②5バックでリトリートしてボールを奪った時の対応

 これは以前からの継続課題なのですが、試合開始早々は神戸に押し込まれたためにカピシャーバが左WBに入って5バック気味で守っていたのですが、そうなると何とかボールを奪っても前の人数が少ないのでなかなかボールを前に出せない状態が続きました。結局ボールを相手陣まで運ぶまでに10分ほどかかってしまいました。この現象は以前から続いているので、5バック状態になってもボールを素早く前に出せるようにする仕組みが欲しいところです。

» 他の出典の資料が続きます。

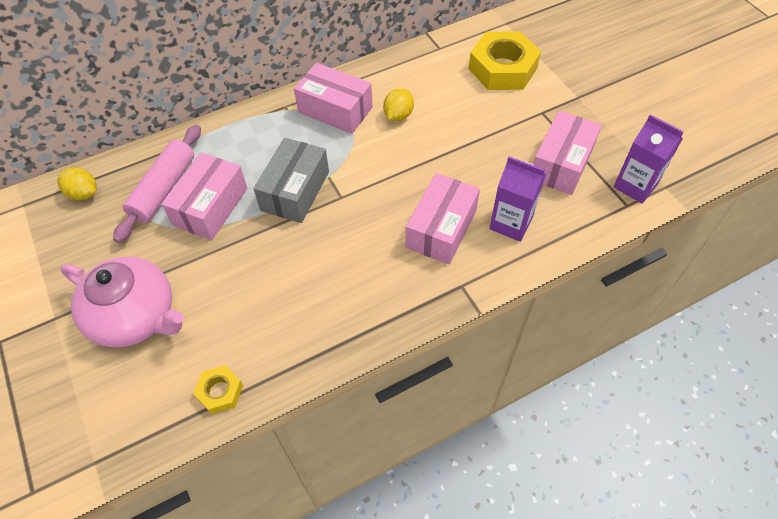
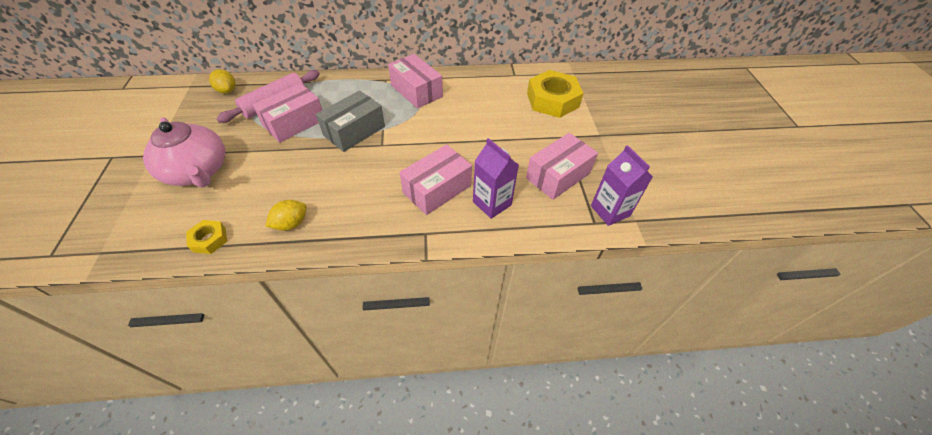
camera: 20 degrees right, 5 degrees down
yellow lemon [383,88,414,121] -> yellow lemon moved to [265,200,307,231]

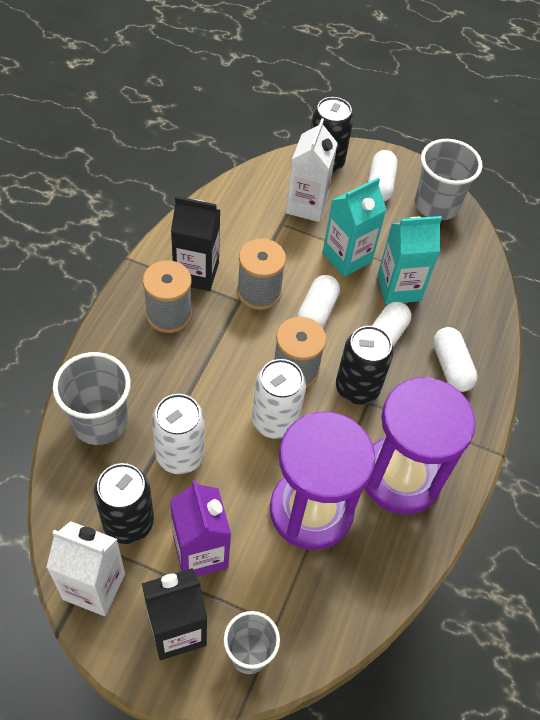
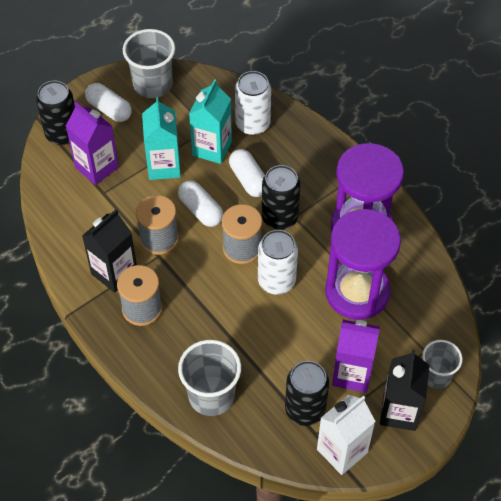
camera: 55 degrees left, 0 degrees up
white can [152,394,205,474] -> white can moved to [235,71,271,135]
white carton [286,118,338,222] -> purple carton [66,102,119,185]
white capsule [433,327,478,392] -> none

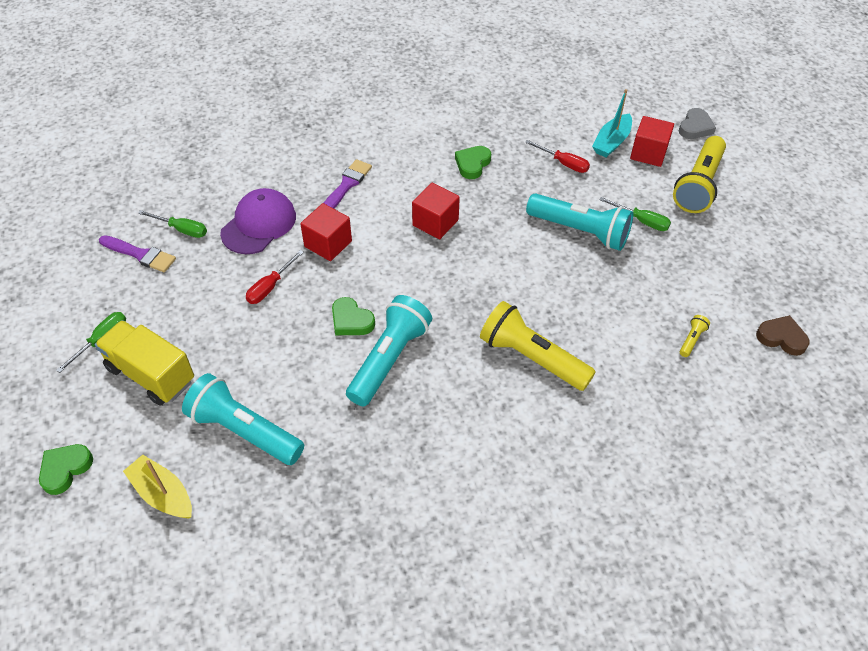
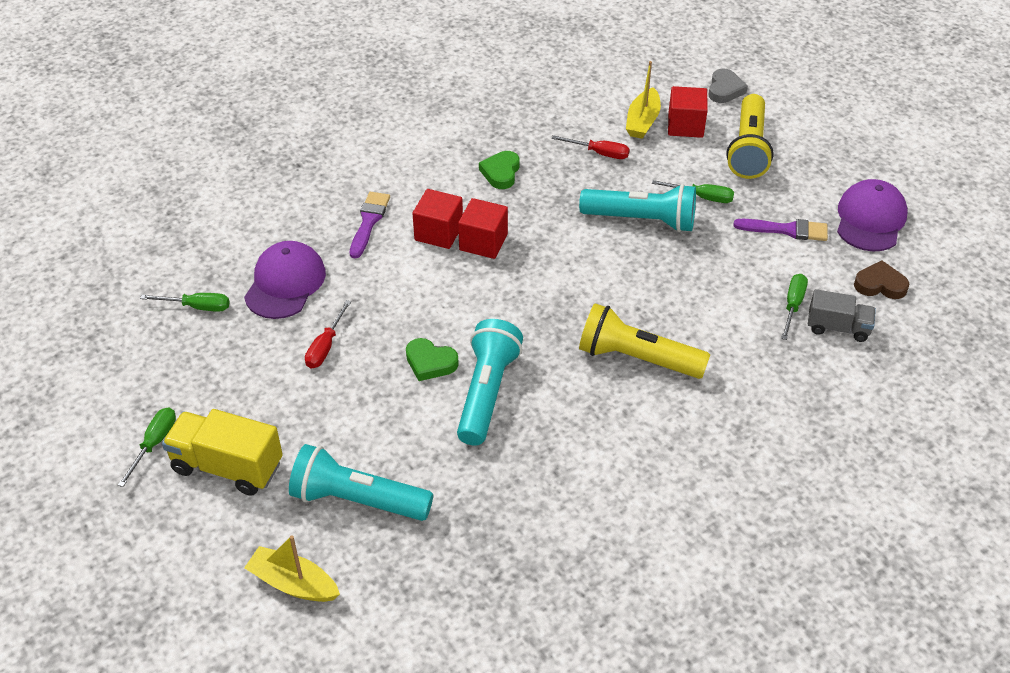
camera: 15 degrees left, 5 degrees down
green heart [39,444,93,495] -> none
purple brush [99,235,176,272] -> purple brush moved to [733,219,828,241]
red cube [300,203,352,261] -> red cube moved to [412,189,463,249]
turquoise boat [592,89,632,157] -> yellow boat [626,61,661,139]
yellow flashlight [680,315,710,357] -> green screwdriver [781,274,808,340]
none -> grey truck [808,289,876,342]
none -> purple cap [837,179,907,251]

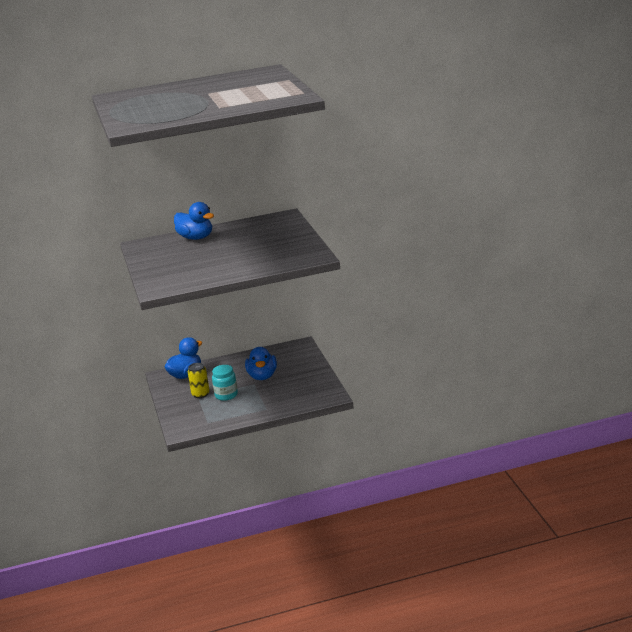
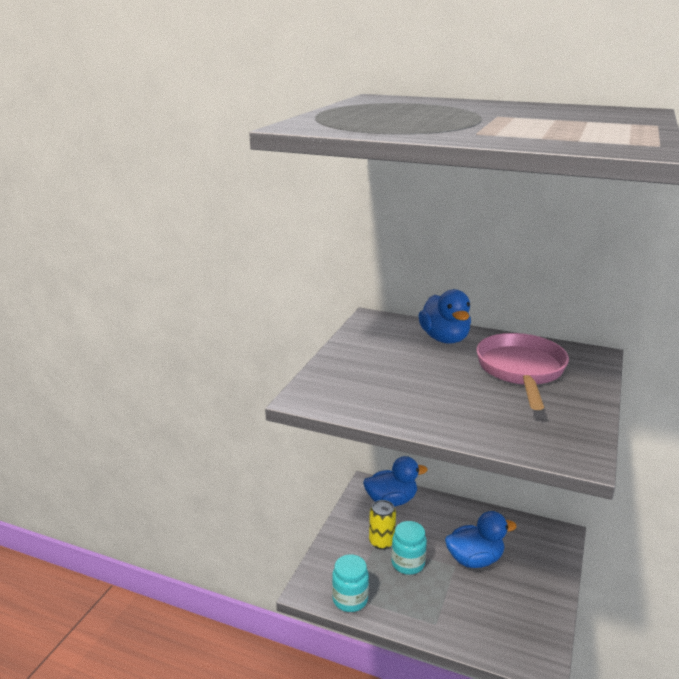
camera: 35 degrees right, 0 degrees up
blue duck [245,347,277,380] -> blue duck turned 135 degrees counterclockwise [445,511,516,568]
none -> turquoise jar [332,554,369,612]
none -> pink pan [476,333,569,410]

 ただこの試合ではその一端が見られました。ボールを奪った時に、前で乾と北川がタテ並びになって、そこにボールを入れて2人の連携で前を向くシーンが何回か見られました。そうやって中盤までボールを持ち出せば簡単にはボールを奪われずにボールをアタッキングサードまで持っていけるようになっているので、この試合で見られた工夫の一端が形になってくれば、と思います。

7.まとめ

 やはり5試合ぶりの勝利の味は格別でしたね。勝敗を五分に戻せましたし。次が前半戦最後の試合、アウェイでのC大阪戦です。C大阪も好調ですし、とにかくアウェイでのC大阪戦は鬼門なので勝つのは大変ですが、ウチもこれまで積み上げてきたものがありますから、それを思い切りぶつける事で何とか勝ち点を積み上げて欲しいです。